Memories? Or a dream?
“Holy shit.” I whisper it this time. I run a hand over the sheets and the plain white T-shirt into which I’ve somehow been changed. It fits me like an oversize gunnysack, but it’s as soft as these million-count sheets, smells as clean as cedar, and beats the hell out of the eau de gangbanger in which my work clothes are likely drenched by now.
But for all that, I’m still left with no clues about who it really belongs to. What the hell is going on?
I’m saved from confusing contemplations about that by a harsh vibration from the nightstand. My phone, inside my purse, is easy enough to grab. I smile in gratitude at the caller’s picture and eagerly swipe at the screen.
“Neeta.”
“Emma!” The punch of her voice makes me lean away for a second. “Baap re! You are okay!”
“I…I think so.”
“Where are you?” Her demand is pitched with panic. Before I can come up with a decent answer, instinct steering me away from the obvious, she rushes on. “We saw you. On the news. It was everywhere!”
“On the news?” I shake my head, trying to free it from the fuzz. “What? Why? How?”
“The security camera feed from the Soto metro station.” She takes a huge breath. Her tone softens. “You were attacked, Emma. Do you remember?”
“Yeah,” I say too quickly. I rub my forehead with the opposite speed. There’s so much to process. Too much, even before the most daunting thought of them all thunders back into my gray matter. “Yeah. I remember it all.”

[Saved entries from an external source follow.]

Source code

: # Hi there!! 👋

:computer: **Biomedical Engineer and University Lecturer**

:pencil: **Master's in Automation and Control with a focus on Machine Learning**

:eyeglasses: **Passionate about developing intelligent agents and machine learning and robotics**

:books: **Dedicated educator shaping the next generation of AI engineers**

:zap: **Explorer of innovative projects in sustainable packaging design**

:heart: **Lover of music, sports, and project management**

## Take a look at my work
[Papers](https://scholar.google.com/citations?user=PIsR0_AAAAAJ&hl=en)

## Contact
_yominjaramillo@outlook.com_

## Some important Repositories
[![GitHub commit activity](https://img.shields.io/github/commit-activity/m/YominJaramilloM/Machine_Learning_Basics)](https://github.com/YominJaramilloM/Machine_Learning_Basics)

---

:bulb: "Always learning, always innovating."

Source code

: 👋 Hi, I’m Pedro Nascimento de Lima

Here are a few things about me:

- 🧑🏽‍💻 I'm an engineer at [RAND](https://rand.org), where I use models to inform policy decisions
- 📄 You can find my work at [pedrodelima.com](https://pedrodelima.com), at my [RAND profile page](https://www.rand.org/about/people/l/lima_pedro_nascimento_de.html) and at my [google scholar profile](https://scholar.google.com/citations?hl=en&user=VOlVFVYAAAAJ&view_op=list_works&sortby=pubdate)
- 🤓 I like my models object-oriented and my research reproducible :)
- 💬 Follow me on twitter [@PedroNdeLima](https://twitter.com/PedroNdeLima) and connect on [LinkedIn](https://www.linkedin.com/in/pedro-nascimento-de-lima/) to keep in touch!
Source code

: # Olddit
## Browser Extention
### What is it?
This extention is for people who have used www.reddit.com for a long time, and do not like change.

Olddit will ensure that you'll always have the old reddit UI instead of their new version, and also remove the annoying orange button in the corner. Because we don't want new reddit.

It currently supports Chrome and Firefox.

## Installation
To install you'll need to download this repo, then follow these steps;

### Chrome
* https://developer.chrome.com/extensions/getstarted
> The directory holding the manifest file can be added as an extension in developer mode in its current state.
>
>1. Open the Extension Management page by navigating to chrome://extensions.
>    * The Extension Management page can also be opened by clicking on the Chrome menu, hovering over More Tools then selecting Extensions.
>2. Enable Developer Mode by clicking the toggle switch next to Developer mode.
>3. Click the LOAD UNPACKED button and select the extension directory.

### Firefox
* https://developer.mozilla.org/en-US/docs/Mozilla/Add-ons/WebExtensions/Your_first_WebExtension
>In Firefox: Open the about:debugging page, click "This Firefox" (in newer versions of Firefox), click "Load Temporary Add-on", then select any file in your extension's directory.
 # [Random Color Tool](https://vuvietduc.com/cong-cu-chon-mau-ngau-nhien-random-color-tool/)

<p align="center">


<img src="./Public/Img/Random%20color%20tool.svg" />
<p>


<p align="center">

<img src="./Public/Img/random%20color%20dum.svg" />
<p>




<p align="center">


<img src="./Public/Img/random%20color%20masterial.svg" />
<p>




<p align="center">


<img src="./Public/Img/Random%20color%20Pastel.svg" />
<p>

Tangible stillness. Then her reverent murmur. “Even the last part?”
“Even the last part.”
“So…Bolt is real?”
“Yeah.”
And I think I’m in his apartment right now.
Fortunately, Neeta’s occupied with her own high gasp. “By all the gods. Emma.”
I wince. Her fervor slams me, too huge to take in. I’m motion sick, and the only thing turning is the earth on its axis. Maybe if I beg hard enough, God will do me a solid and halt it for a few minutes. “Can… Can I call you back in a little while?” The Almighty will likely want my full attention on the stop-the-globe request.